In this visualization, we can easily observe a strong relationship between the credit score and Prosper Score. If the borrower’s average credit score is high, the Prosper Score will be high as well. Both scores are crucial characteristics of Prosper’s risk scoring process.

Prosper Scores are derived from historical loan data collected after 2009. With additional analysis, we may be able to determine risks for borrowers with existing Prosper history vs. first time Prosper borrowers.

Plot Two

Description Two

I was excited to discover the facet wrap feature of ggplot. Facet wraps create a sequential series of graphs. Each category can be explored as a unique property or in relation to other categories.

Plots of this kind are easier for reader to quickly absorb. We can see more information about the borrowers for each unique employment type and decide if the employment status positively or negatively impacts lending risk factors like credit scoring.
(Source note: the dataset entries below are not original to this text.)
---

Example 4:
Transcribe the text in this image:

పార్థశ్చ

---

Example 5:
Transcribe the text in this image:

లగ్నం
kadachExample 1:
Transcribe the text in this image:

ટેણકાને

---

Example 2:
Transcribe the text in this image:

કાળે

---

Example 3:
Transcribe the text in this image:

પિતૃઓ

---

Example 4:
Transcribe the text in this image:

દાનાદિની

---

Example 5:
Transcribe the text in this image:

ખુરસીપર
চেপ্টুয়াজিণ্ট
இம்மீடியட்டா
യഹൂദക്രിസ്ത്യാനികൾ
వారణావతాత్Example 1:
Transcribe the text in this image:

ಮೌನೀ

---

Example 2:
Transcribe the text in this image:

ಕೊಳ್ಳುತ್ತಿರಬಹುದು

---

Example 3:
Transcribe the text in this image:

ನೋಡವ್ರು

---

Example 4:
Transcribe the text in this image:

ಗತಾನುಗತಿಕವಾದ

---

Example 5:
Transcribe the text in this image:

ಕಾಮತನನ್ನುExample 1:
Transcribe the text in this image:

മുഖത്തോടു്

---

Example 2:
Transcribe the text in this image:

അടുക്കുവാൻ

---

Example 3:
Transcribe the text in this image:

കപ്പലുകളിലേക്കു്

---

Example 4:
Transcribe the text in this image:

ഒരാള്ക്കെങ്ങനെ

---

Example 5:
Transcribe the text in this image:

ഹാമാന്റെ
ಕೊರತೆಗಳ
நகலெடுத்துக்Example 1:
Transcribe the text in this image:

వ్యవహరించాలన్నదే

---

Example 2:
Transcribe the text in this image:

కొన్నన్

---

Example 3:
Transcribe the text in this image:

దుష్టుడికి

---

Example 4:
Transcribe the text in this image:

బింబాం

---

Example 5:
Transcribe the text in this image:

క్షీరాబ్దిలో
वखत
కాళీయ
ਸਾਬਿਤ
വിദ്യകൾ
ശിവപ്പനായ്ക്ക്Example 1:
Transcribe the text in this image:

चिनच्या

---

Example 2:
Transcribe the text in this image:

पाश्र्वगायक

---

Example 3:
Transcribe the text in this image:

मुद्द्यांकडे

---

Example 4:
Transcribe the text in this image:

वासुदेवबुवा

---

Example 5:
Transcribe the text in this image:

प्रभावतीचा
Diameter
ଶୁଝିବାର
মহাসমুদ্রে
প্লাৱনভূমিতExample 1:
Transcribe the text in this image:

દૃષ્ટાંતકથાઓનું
Retirees and self-employed borrowers have better credit scores than I expected. Income cannot eliminate the inherent risks of lending to borrowers with who frequently miss payments or acquire public records.

Plot Three

Description Three

This matrix is simple but it explains so much about the data. This is a quick glance at all of the loan characteristics that I chose to explore and their correlations with one another.

Reflection

Loan risk scoring and creditworthiness calculation are complex subjects. The Prosper Loans dataset presents a great opportunity to explore the impact of loan and credit scores from the perspective of a borrower.

It was somewhat disappointing to discover that borrower occupations and employment statuses are poorly categorized. A large number of occupation values are either blank or categorized as “Other” and “Professional”. That may indicate that the borrower’s occupation is not a key characteristic of a Prosper risk analysis.

Requiring occupation and employment data for each loan would be a useful improvement. That data may highlight additional insights from supporting loan characteristics like long-term credit score stability. It would be fun to explore these attributes if they are available in the future.

The stated income and employment status data was the most surprising to me. Further exploration of the existing data might reveal that the Prosper Scoring model differs for Retirees and unemployed borrowers vs. borrowers with common sources of income.

Overall, this project was interesting and I enjoyed the exploration. This is my first time programming with R. I learned a lot about the language. I also gained new insights about the unique world of lending. That will certainly benefit me in my day to day work.